Yoctol / strpipe

text preprocessing pipeline
Other
5 stars 0 forks source link

Candidate ops #27

Open SoluMilken opened 5 years ago

absolutelyNoWarranty commented 5 years ago

https://github.com/Yoctol/babble/blob/c79647d0150604149abdcd33d3302ba9011b4688/data_loader/text_mapper/text_mapper.py

absolutelyNoWarranty commented 5 years ago

Ops

normalizeOp

tokenizeOp

padOp

token to index (with unk token)

stegben commented 5 years ago

The param important_tokens of token to index should be renamed.

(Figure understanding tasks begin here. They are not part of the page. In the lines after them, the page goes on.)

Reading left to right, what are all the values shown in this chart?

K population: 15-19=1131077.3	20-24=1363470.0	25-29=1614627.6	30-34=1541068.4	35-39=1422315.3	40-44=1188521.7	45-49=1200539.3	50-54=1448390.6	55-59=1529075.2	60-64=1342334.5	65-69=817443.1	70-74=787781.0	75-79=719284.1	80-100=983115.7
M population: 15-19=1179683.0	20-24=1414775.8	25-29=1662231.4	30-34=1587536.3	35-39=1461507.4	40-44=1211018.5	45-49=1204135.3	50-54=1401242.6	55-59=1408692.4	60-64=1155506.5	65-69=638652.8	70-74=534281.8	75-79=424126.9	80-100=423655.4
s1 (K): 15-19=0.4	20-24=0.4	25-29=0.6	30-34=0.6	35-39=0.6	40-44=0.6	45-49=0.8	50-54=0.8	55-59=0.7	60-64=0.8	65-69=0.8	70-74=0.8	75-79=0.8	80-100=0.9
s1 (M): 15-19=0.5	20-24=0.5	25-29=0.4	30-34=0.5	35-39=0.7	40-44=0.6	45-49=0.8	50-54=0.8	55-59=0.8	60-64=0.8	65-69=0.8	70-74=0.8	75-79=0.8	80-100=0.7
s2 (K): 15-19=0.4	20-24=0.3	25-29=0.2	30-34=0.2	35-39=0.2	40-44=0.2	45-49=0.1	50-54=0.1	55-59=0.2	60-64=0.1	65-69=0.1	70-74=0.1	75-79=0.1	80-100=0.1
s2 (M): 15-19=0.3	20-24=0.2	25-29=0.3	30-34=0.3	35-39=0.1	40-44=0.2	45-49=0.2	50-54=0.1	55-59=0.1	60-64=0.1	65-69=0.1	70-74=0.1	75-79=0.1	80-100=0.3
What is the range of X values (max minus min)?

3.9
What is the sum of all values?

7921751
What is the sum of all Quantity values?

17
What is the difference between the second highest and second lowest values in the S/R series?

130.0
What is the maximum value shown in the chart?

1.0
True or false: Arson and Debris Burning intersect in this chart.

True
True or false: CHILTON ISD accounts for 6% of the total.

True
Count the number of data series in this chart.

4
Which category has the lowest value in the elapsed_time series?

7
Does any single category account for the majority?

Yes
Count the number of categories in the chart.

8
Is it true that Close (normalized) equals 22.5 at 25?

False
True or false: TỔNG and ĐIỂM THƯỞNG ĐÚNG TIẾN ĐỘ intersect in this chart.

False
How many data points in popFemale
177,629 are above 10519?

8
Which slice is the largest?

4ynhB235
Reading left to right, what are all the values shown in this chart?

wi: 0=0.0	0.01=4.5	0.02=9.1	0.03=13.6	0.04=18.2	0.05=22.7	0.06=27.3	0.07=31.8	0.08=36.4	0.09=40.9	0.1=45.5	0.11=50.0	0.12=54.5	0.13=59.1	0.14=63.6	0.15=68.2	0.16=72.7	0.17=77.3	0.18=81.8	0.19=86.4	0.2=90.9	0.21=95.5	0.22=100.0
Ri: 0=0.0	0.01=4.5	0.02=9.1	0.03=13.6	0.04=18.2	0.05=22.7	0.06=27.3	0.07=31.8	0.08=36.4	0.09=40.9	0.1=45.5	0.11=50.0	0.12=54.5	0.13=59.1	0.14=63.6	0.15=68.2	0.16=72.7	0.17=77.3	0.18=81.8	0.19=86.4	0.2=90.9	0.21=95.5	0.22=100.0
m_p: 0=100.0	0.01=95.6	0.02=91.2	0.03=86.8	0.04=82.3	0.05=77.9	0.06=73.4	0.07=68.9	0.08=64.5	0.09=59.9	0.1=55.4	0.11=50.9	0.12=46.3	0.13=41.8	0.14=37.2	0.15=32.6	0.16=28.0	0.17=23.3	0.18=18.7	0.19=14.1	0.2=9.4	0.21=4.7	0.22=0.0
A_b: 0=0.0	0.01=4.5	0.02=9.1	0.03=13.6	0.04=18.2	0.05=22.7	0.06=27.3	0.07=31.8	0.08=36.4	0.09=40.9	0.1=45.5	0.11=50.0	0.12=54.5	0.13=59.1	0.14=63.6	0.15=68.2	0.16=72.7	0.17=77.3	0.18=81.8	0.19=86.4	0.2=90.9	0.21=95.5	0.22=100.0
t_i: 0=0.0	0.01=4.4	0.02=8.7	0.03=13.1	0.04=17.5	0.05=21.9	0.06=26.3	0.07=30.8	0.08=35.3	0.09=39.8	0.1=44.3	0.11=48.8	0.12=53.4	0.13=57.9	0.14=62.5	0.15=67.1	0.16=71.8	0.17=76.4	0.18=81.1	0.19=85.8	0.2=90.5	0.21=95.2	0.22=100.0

I suggest necessary_token

SoluMilken commented 5 years ago

NormalizeOp -> NormOp?

SoluMilken commented 5 years ago

token to index Op (with hash)

SoluMilken commented 5 years ago

PadOp 就交給 @absolutelyNoWarranty 幫修

absolutelyNoWarranty commented 5 years ago

utterance augmentors - not part of strpipe

augment_single_partition_utterances augment_single_partition_utterances_with_upper_bound

text normalizers - #35

identity_text_normalizer whitespace_char_text_normalizer basic_text_normalizer_collection eng_basic_text_normalizer_collection simplified_punctuation_keeping_text_normalizer_collection number_with_digits_text_normalizer_collection number_with_digits_n_simplified_punctuation_text_normalizer_collection chinese_charactor_text_normalizer_collection_1 chinese_charactor_text_normalizer_collection_3

embedders - not part of strpipe

Word2vecEmbedder Seq2VecOneHot Seq2Vec3DEmbedder

tokenizers - #33 #46

CustomJiebaTokenizer PureWordsTokenizer ChineseCharTokenizer PureChineseCharTokenizer NltkTokenizer NltkCustomJiebaTokenizer

stegben commented 5 years ago

Normalizers can be covered by #35

stegben commented 5 years ago

We should avoid large op as long as possible. They are hard to maintain, optimize or even be backward-compatible. so we should deprecate Normalizer op.

stegben commented 5 years ago

NOTE: change title name since it's a public repo.